§ To do: The answer is the full listing below, copied exactly, with its pictures omitted.

▶

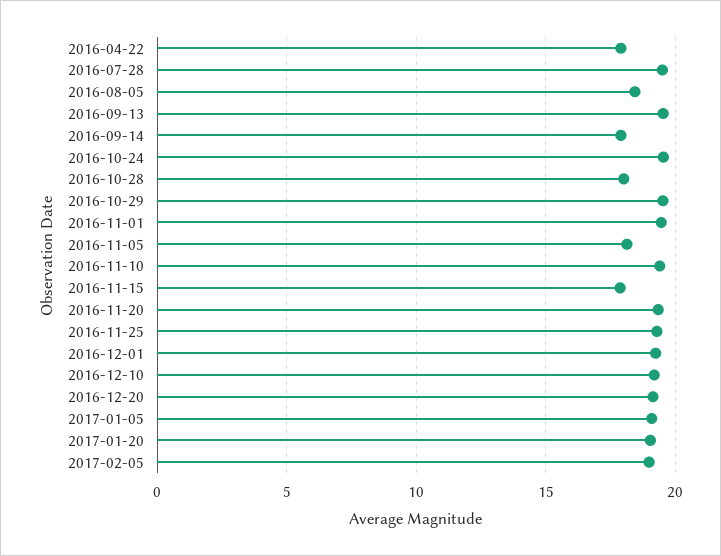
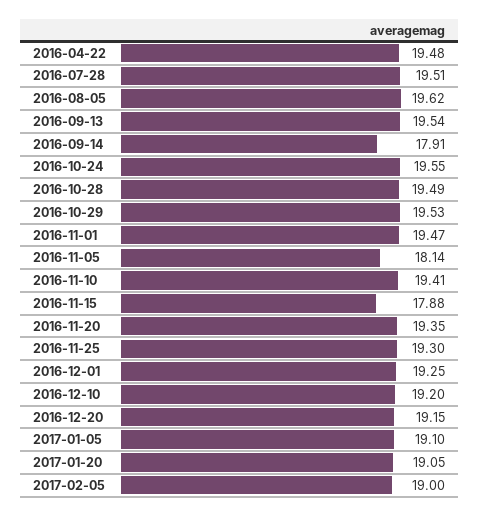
  {
-   "2016-04-22": 18,
+   "2016-04-22": 19.48,
    "2016-07-28": 19.51,
-   "2016-08-05": 18.5,
+   "2016-08-05": 19.62,
    "2016-09-13": 19.54,
    "2016-09-14": 17.91,
    "2016-10-24": 19.55,
-   "2016-10-28": 18,
+   "2016-10-28": 19.49,
    "2016-10-29": 19.53,
    "2016-11-01": 19.47,
    "2016-11-05": 18.14,
    "2016-11-10": 19.41,
    "2016-11-15": 17.88,
    "2016-11-20": 19.35,
    "2016-11-25": 19.3,
    "2016-12-01": 19.25,
    "2016-12-10": 19.2,
    "2016-12-20": 19.15,
    "2017-01-05": 19.1,
    "2017-01-20": 19.05,
    "2017-02-05": 19
  }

◀

§ Solution for this problem:
  {
-   "2016-04-22": 18,
+   "2016-04-22": 19.48,
    "2016-07-28": 19.51,
-   "2016-08-05": 18.5,
+   "2016-08-05": 19.62,
    "2016-09-13": 19.54,
    "2016-09-14": 17.91,
    "2016-10-24": 19.55,
-   "2016-10-28": 18,
+   "2016-10-28": 19.49,
    "2016-10-29": 19.53,
    "2016-11-01": 19.47,
    "2016-11-05": 18.14,
    "2016-11-10": 19.41,
    "2016-11-15": 17.88,
    "2016-11-20": 19.35,
    "2016-11-25": 19.3,
    "2016-12-01": 19.25,
    "2016-12-10": 19.2,
    "2016-12-20": 19.15,
    "2017-01-05": 19.1,
    "2017-01-20": 19.05,
    "2017-02-05": 19
  }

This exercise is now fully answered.